Thursday, September 17, 2009

Professors on strike

Thursday, September 24, 2009 is the scheduled date of the University of California Professors Strike.

College professors on strike? If you look at the list, they are calling for a strike on all of the UC campuses-- Berkeley, LA, Riverside, Irvine, San Diego, San Francisco, Davis, Santa Barbara, Santa Cruz, and Merced. I was also told that certain staff will be participating in this strike as well.

Their list of demands is relatively simple: 1. People paid under $40K/year should not have to experience a paycut 2. Re-address the furlough issue 3. Make UC spending more transparent.

It will be interesting to see the results. How many professors will actually follow through on the strike? The list is primarily humanities and liberal arts professors.

Truthfully, the loss of a single day of classes (especially the first day) is minor for most undergraduate college students. I assume most professors will compensate by creating a heavier homework load for a few days and/or spending less time on less important material. In practical terms, one day less of classes has as much impact on learning/teaching as expecting professors to take furloughs.

When I was an undergrad, there was a really bad snowstorm one year that actually shut down the University of Wisconsin campus for one day. Vehicles weren't moving on the street because there was too much snow. All classes were cancelled EXCEPT for my physical chemistry class. My professor, knowing that it would snow heavily the night before, spent the night in the dorms with his college aged son. He showed up to class and presented his lecture to a handful of us (who didn't listen to the radio or check the t.v. before we trudged through the snow to class). I don't remember the topic covered in that lecture. I just remember the dedication the professor showed to his students that day. What do you think this strike is REALLY teaching students?

Tuesday, September 08, 2009

Packaging matters

Like a lot of people, I try to be relatively careful about the types of food that I eat and often buy organic and hormone-free foods. Though I suspect that the foods that I buy aren't always as organic/hormone-free as I would like, I figure a little improvement is better than nothing.

But then I read an article in Chemical and Engineering News about the leaching of chemicals from packaging into food and drugs.

The bis-phenol issue in plastic water bottles has been well publicized recently to the point that metal water bottles are a fad (of which stainless steel are the premium non-plastic option). And I've been aware of issues with storing and cooking with plastics and aluminum for a while.

But it never occurred to me that the inks and dyes used on the outside packaging of foods and medicines could actually get into the food or medicine and contaminate it to a point that the food would be recalled or the medicine would become ineffective. I was also not aware at how often this contamination occurs. In the article, they cite recalls of cereal in Germany when ink from the outside of the cardboard box got into the cereal, BPA being banned in baby bottles, infant formula with packaging ink contamination, IV bags with packaging ink leaching inside, contamination from glue used to attach a syringe, and carcinogens coming from processed rubber lids.

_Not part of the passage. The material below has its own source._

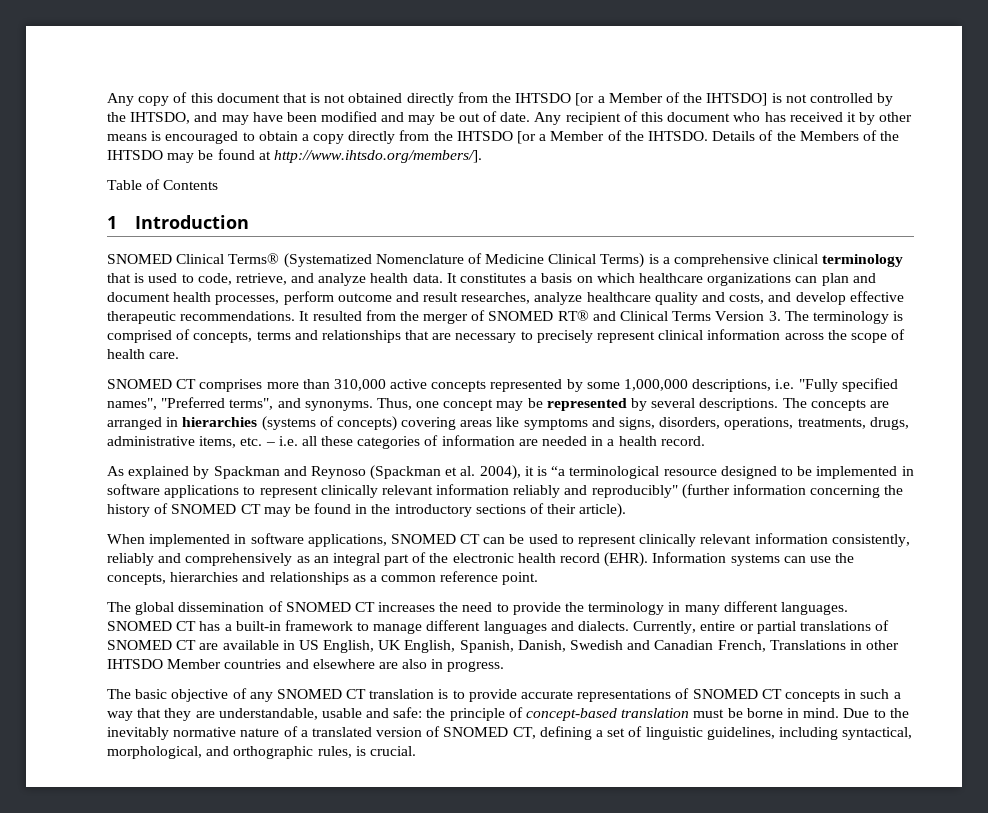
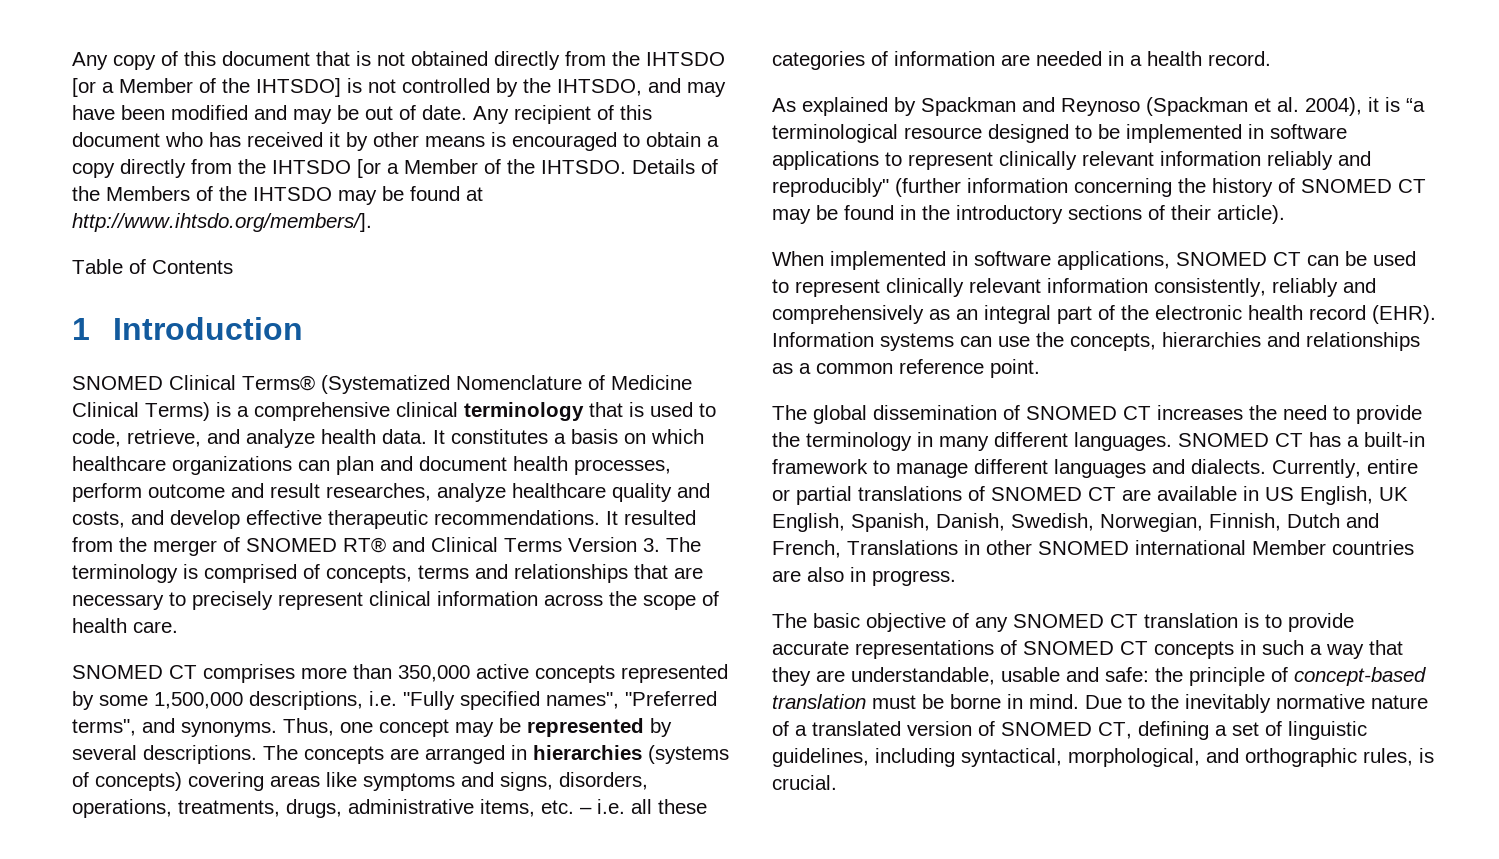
[333,379,386,391] 310,000 -> [398,665,470,682] 350,000
[624,379,689,391] 1,000,000 -> [154,692,243,709] 1,500,000
[570,640,900,652] [107,659,375,669] Swedish and Canadian French, Translations in other IHTSDO Member countries and elsewhere -> [1011,513,1379,532] [772,540,1414,558] Swedish, Norwegian, Finnish, Dutch and French, Translations in other SNOMED international Member countries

Thinking about it scientifically, the possibility of contamination makes sense. A lot of inks and dyes are toxic and/or carcinogenic. I just assumed the FDA rules were adequate for food packaging. Surprisingly the rules don't cover the entire packaging. As it is now, manufacturers can use toxic ink on the outside sticker label if it doesn't touch the food. But as all of the recalls suggest, this rule needs to change.

In the big picture, what does this really mean for us? It means that highly packaged organic food is potentially not as 'organic' as people like to believe. And this gives me another reason to eat fresh 'simple' foods.